Athletes focus of pre-filed state bill – Kentucky
Athletes focus of pre-filed state bill
By LAUREL WILSON The Daily News email@example.com 783-3240 | Posted: Monday, August 11, 2014 11:32 am
A pre-filed bill for the 2015 legislative session would allow students who are home-schooled or attend private school to participate in extracurricular activities in their local public school district.
Rep. Stan Lee, R-Lexington, filed the bill last week.
Local home-school parents are excited about the bill’s potential, but a local school athletic official and legislator have reservations.
Janet Jackson, who has home-schooled her three children for 11 years, thinks the bill would be great for Kentucky.
“I think it’s exciting,” she said. “If it passes, it seems like it would be a win-win for both sides. Homeschoolers would have a variety of sports, and schools would benefit from more kids.”

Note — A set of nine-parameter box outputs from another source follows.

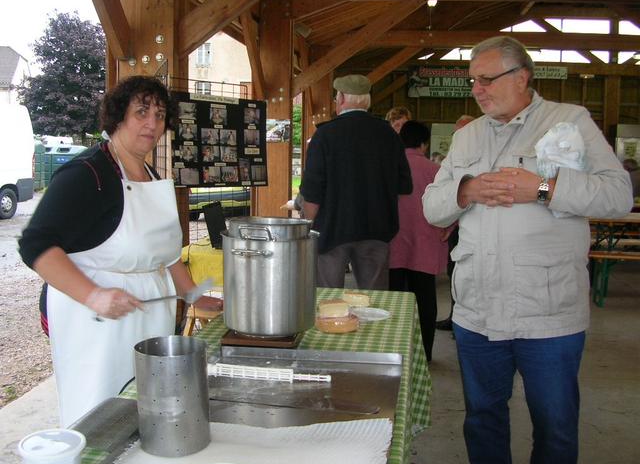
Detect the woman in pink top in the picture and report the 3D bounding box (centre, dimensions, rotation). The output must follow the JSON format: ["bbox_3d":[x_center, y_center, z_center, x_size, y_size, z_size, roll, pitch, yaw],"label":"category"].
[{"bbox_3d":[0.660,0.080,4.299,0.520,1.610,0.360,3,8,23],"label":"woman in pink top"}]

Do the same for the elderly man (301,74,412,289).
[{"bbox_3d":[0.185,0.113,3.345,0.560,1.800,0.400,-2,8,-13],"label":"elderly man"}]

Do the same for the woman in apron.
[{"bbox_3d":[-0.620,0.354,2.086,0.500,1.660,0.560,7,11,43],"label":"woman in apron"}]

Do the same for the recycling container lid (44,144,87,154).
[{"bbox_3d":[-8.816,-2.847,22.328,1.850,0.360,1.200,-1,7,-15],"label":"recycling container lid"}]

Her home-schooled son was able to join Bowling Green Christian Academy’s cross country team a couple of years ago, but the bill would give him and other home-schoolers additional options, Jackson said.
“I think it would be a great opportunity,” she said. “I think there would be many, many kids who would give it a try.”
Tina Nahid, chairwoman of the Barren River Homeschool Association, believes the bill would be beneficial, although she stressed she can’t speak for all parents in the association. There are activities available for local home-schoolers, including a home-school basketball team and community sports teams, but she thinks it would be nice to have other opportunities.
“Many parents would like to at least have the options,” she said.
Eric Wilson, district athletic director for Warren County Public Schools, said he’s interested in learning more about the bill, but he already sees a difficulty. It would be hard to determine athletic eligibility, which includes academic and attendance requirements, when not all home-school programs have the same standards.
“There’s not really a one-size-fits-all home-school program,” he said.
Leslie Peek, public relations coordinator for Bowling Green Independent Schools, said the district doesn’t have a statement on a bill that hasn’t been brought up yet.
Julian Tackett, commissioner of the Kentucky High School Athletic Association, said in a news release that the bill, as drafted, would fundamentally alter high school athletics in the state.
“This proposed act is particularly different from past acts, as it appears to offer a blanket opportunity for any nonpublic school to have its students participate in school-based sports at another school,” Tackett said in the release.
The 277 KHSAA member schools have been against similar bills in the past because of concerns including academic accountability for the nonpublic school students, according to the release.
“There seems to be no means of verifying the student’s curriculum to allow for comparison of equitable academic performance to those students in public schools,” the release stated.
Rep. Jim DeCesare, R-Bowling Green, who serves on the house education committee, said he was a sponsor of a similar bill four or five years ago, but it never made it out of committee.
“Everybody pays school taxes, so all kids should have access to what public schools have to offer,” he said. “If someone’s home-schooled and wants to take part in band or football, they should be allowed that opportunity.”
He believes the bill would have a good chance of passing if Republicans take control of the Statehouse in the November elections.
Rep. Jody Richards, D-Bowling Green, also on the house education committee, said he’d be surprised if the bill comes out of committee.
“It’s a controversial issue,” he said. “It could open up recruiting issues. … It’s not totally simple, and I would just have to see how it would be written before I would support it.”